1. Hastalık sürüyor: Global ekonomide sorunlar devam ediyor ve Avrupa problemine elle tutulur bir çözüm bulunmuş değil.

2. İlaca/uyuşturucuya devam: Hastalık devam ettiği için likidite enjeksiyonu muazzam ölçüde artıyor ve devam edecek gözüküyor.

3. Mutluluğa devam: Yukarıdaki bu iki bileşen finansal piyasalarda yalancı bir coşkuya sebep oluyor ve bu coşkunun devamı çok olası."

Gizem Öztok Altıntaş, "serotonin sendromu"nun ne olduğunu da anlatıyor. Diyor ki, "Serotonin dengesizliği depresyona yol açar ve ilaçlarla bu seviyenin dengelenmesine çalışılır. İlaçların bileşeni ve dozajın zamanlaması/ölçüsü doğru ayarlanamadığı takdirde "aşırı serotonerjik aktivite" ortaya çıkar ki hayati tehlikesi olan bir durumdur. Buna da tıpta "serotonin sendromu" denir.

Buradan hareketle içinde bulunduğumuz süreçte "MB'lerin likidite enjeksiyonunu ne kadar ve ne ölçüde" yapacakları dünya ekonomisinin gidişatı açısından kritik önem taşımakta.
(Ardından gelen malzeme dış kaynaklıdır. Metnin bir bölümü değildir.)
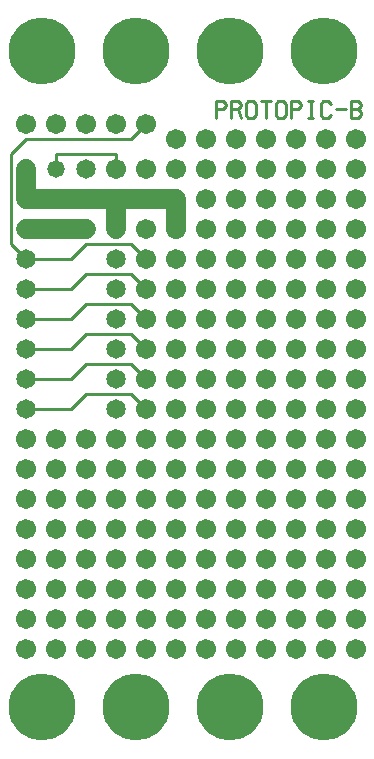
<source format=gtl>
%MOIN*%
%FSLAX25Y25*%
G04 D10 used for Character Trace; *
G04     Circle (OD=.01000) (No hole)*
G04 D11 used for Power Trace; *
G04     Circle (OD=.06700) (No hole)*
G04 D12 used for Signal Trace; *
G04     Circle (OD=.01100) (No hole)*
G04 D13 used for Via; *
G04     Circle (OD=.05800) (Round. Hole ID=.02800)*
G04 D14 used for Component hole; *
G04     Circle (OD=.06500) (Round. Hole ID=.03500)*
G04 D15 used for Component hole; *
G04     Circle (OD=.06700) (Round. Hole ID=.04300)*
G04 D16 used for Component hole; *
G04     Circle (OD=.08100) (Round. Hole ID=.05100)*
G04 D17 used for Component hole; *
G04     Circle (OD=.08900) (Round. Hole ID=.05900)*
G04 D18 used for Component hole; *
G04     Circle (OD=.11300) (Round. Hole ID=.08300)*
G04 D19 used for Component hole; *
G04     Circle (OD=.16000) (Round. Hole ID=.13000)*
G04 D20 used for Component hole; *
G04     Circle (OD=.18300) (Round. Hole ID=.15300)*
G04 D21 used for Component hole; *
G04     Circle (OD=.22291) (Round. Hole ID=.19291)*
%ADD10C,.01000*%
%ADD11C,.06700*%
%ADD12C,.01100*%
%ADD13C,.05800*%
%ADD14C,.06500*%
%ADD15C,.06700*%
%ADD16C,.08100*%
%ADD17C,.08900*%
%ADD18C,.11300*%
%ADD19C,.16000*%
%ADD20C,.18300*%
%ADD21C,.22291*%
%IPPOS*%
%LPD*%
G90*X0Y0D02*D21*X15625Y15625D03*D15*              
X30000Y35000D03*X20000D03*X10000D03*X40000D03*    
Y45000D03*X30000D03*X20000D03*X10000D03*D21*      
X46875Y15625D03*D15*X50000Y35000D03*Y45000D03*    
Y55000D03*X40000D03*X30000D03*X20000D03*X10000D03*
X60000Y35000D03*Y45000D03*Y55000D03*Y65000D03*    
X50000D03*X40000D03*X30000D03*X20000D03*X10000D03*
X70000Y35000D03*Y45000D03*Y55000D03*Y65000D03*    
Y75000D03*X60000D03*X50000D03*X40000D03*X30000D03*
X20000D03*X10000D03*D21*X78125Y15625D03*D15*      
X80000Y35000D03*Y45000D03*Y55000D03*Y65000D03*    
Y75000D03*Y85000D03*X70000D03*X60000D03*X50000D03*
X40000D03*X30000D03*X20000D03*X10000D03*          
X90000Y35000D03*Y45000D03*Y55000D03*Y65000D03*    
Y75000D03*Y85000D03*Y95000D03*X80000D03*X70000D03*
X60000D03*X50000D03*X40000D03*X30000D03*X20000D03*
X10000D03*X100000Y35000D03*Y45000D03*Y55000D03*   
Y65000D03*Y75000D03*Y85000D03*Y95000D03*          
Y105000D03*X90000D03*X80000D03*X70000D03*         
X60000D03*X50000D03*X40000D03*X30000D03*X20000D03*
X10000D03*D21*X109375Y15625D03*D15*               
X110000Y35000D03*Y45000D03*Y55000D03*Y65000D03*   
Y75000D03*Y85000D03*Y95000D03*Y105000D03*         
Y115000D03*X100000D03*X90000D03*X80000D03*        
X70000D03*X60000D03*X50000D03*D12*                
X45000Y120000D01*X30000D01*X25000Y115000D01*      
X10000D01*D14*D03*Y125000D03*D12*X25000D01*       
X30000Y130000D01*X45000D01*X50000Y125000D01*D15*  
D03*X60000Y135000D03*D14*X40000D03*Y115000D03*D15*
X60000Y125000D03*X50000Y135000D03*D12*            
X45000Y140000D01*X30000D01*X25000Y135000D01*      
X10000D01*D14*D03*Y145000D03*D12*X25000D01*       
X30000Y150000D01*X45000D01*X50000Y145000D01*D15*  
D03*X60000Y155000D03*D14*X40000D03*D15*           
X60000Y145000D03*X50000Y155000D03*D12*            
X45000Y160000D01*X30000D01*X25000Y155000D01*      
X10000D01*D14*D03*Y165000D03*D12*X25000D01*       
X30000Y170000D01*X45000D01*X50000Y165000D01*D15*  
D03*X60000Y175000D03*D11*Y185000D01*X40000D01*    
Y175000D01*D14*D03*D15*X50000D03*D11*             
X10000Y185000D02*X40000D01*X10000D02*Y195000D01*  
D14*D03*D12*X5000Y170000D02*Y200000D01*           
X10000Y165000D02*X5000Y170000D01*D14*             
X10000Y175000D03*D11*X30000D01*D13*D03*D14*       
X40000Y165000D03*D15*X50000Y195000D03*X40000D03*  
D12*Y200000D01*X20000D01*Y195000D01*D13*D03*D12*  
X5000Y200000D02*X10000Y205000D01*X45000D01*       
X50000Y210000D01*D15*D03*X60000Y205000D03*        
X40000Y210000D03*X60000Y195000D03*X70000D03*      
Y205000D03*X30000Y210000D03*D14*Y195000D03*D10*   
X73326Y212129D02*Y217871D01*X75837D01*            
X76674Y216914D01*Y215957D01*X75837Y215000D01*     
X73326D01*X78326Y212129D02*Y217871D01*X80837D01*  
X81674Y216914D01*Y215957D01*X80837Y215000D01*     
X78326D01*X80837D02*X81674Y212129D01*             
X86674Y213086D02*X85837Y212129D01*X84163D01*      
X83326Y213086D01*Y216914D01*X84163Y217871D01*     
X85837D01*X86674Y216914D01*Y213086D01*            
X90000Y212129D02*Y217871D01*X88326D02*X91674D01*  
X96674Y213086D02*X95837Y212129D01*X94163D01*      
X93326Y213086D01*Y216914D01*X94163Y217871D01*     
X95837D01*X96674Y216914D01*Y213086D01*            
X98326Y212129D02*Y217871D01*X100837D01*           
X101674Y216914D01*Y215957D01*X100837Y215000D01*   
X98326D01*X105000Y212129D02*Y217871D01*           
X104163Y212129D02*X105837D01*X104163Y217871D02*   
X105837D01*X111674Y213086D02*X110837Y212129D01*   
X109163D01*X108326Y213086D01*Y216914D01*          
X109163Y217871D01*X110837D01*X111674Y216914D01*   
X113326Y215000D02*X116674D01*X118326Y212129D02*   
Y217871D01*X120837D01*X121674Y216914D01*          
Y215957D01*X120837Y215000D01*X121674Y214043D01*   
Y213086D01*X120837Y212129D01*X118326D01*          
Y215000D02*X120837D01*D21*X46875Y234375D03*D15*   
X70000Y185000D03*X80000D03*Y195000D03*Y205000D03* 
X20000Y210000D03*D21*X78125Y234375D03*X15625D03*  
D15*X70000Y175000D03*X80000D03*X90000D03*         
Y185000D03*Y195000D03*Y205000D03*X10000Y210000D03*
X60000Y165000D03*X70000D03*X80000D03*X90000D03*   
X100000D03*Y175000D03*Y185000D03*Y195000D03*      
Y205000D03*X70000Y155000D03*X80000D03*X90000D03*  
X100000D03*X110000D03*Y165000D03*Y175000D03*      
Y185000D03*Y195000D03*Y205000D03*D21*             
X109375Y234375D03*D14*X40000Y145000D03*D15*       
X70000D03*X80000D03*X90000D03*X100000D03*         
X110000D03*X120000D03*Y155000D03*Y165000D03*      
Y175000D03*Y185000D03*Y195000D03*Y205000D03*      
X70000Y135000D03*X80000D03*X90000D03*X100000D03*  
X110000D03*X120000D03*D14*X40000Y125000D03*D15*   
X70000D03*X80000D03*X90000D03*X100000D03*         
X110000D03*X120000D03*Y115000D03*Y105000D03*      
Y95000D03*Y85000D03*Y75000D03*Y65000D03*Y55000D03*
Y45000D03*Y35000D03*M02*                          

</source>
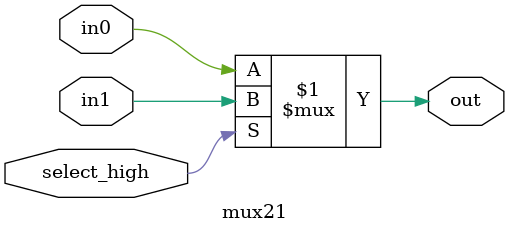
<source format=v>
module mux21
(
  output wire out,
  input wire select_high,
  input wire in1,
  input wire in0
);
assign out = select_high ? in1 : in0;
// noconn in0
// noconn in1
// noconn select_high
// noconn out
endmodule

</source>
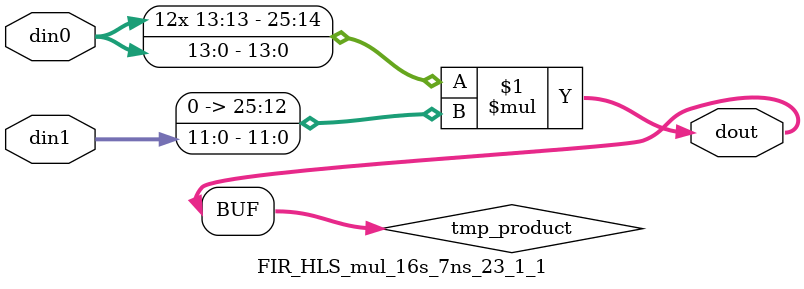
<source format=v>

`timescale 1 ns / 1 ps

 module FIR_HLS_mul_16s_7ns_23_1_1(din0, din1, dout);
parameter ID = 1;
parameter NUM_STAGE = 0;
parameter din0_WIDTH = 14;
parameter din1_WIDTH = 12;
parameter dout_WIDTH = 26;

input [din0_WIDTH - 1 : 0] din0; 
input [din1_WIDTH - 1 : 0] din1; 
output [dout_WIDTH - 1 : 0] dout;

wire signed [dout_WIDTH - 1 : 0] tmp_product;


























assign tmp_product = $signed(din0) * $signed({1'b0, din1});









assign dout = tmp_product;





















endmodule

</source>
Az verilen bir likidite bir anda çöküntüye sebep olabileceği gibi, aşırı ve zamanlaması hatalı likidite enjeksiyonu da doz aşımına sebebiyet verebilir: Yani varlık fiyatlarında -ekonomik açıdan desteklenmeyen- bir balon oluşması ve o balonun her an patlaması riski (tıpkı serotonin sendromu gibi) var.

Finansal piyasaların gidişatını bu aşamada, ekonomik göstergeler değil, bu likiditenin miktarı belirleyecek. Sağlıklı ölçünün ne olduğunu kestirmek çok güç. Finansal piyasaları doğru öngörmek de ancak ne kadar likiditenin piyasaya çıkacağını ve fiyatların hangi ölçüdeki bir likiditeyi absorbe edeceğini kestirmekten geçiyor. Bu da cevaplaması neredeyse imkânsız bir soru. Geldiğimiz noktada ise, piyasa bu likiditeye bağımlılık kazanmış gibi gözükürken mutluluğu da artarak devam ediyor."

Ben Gizem Öztok Altınsaç'ın değerlemesini çok beğendim. Sayın okuyucularıma aktarıyorum.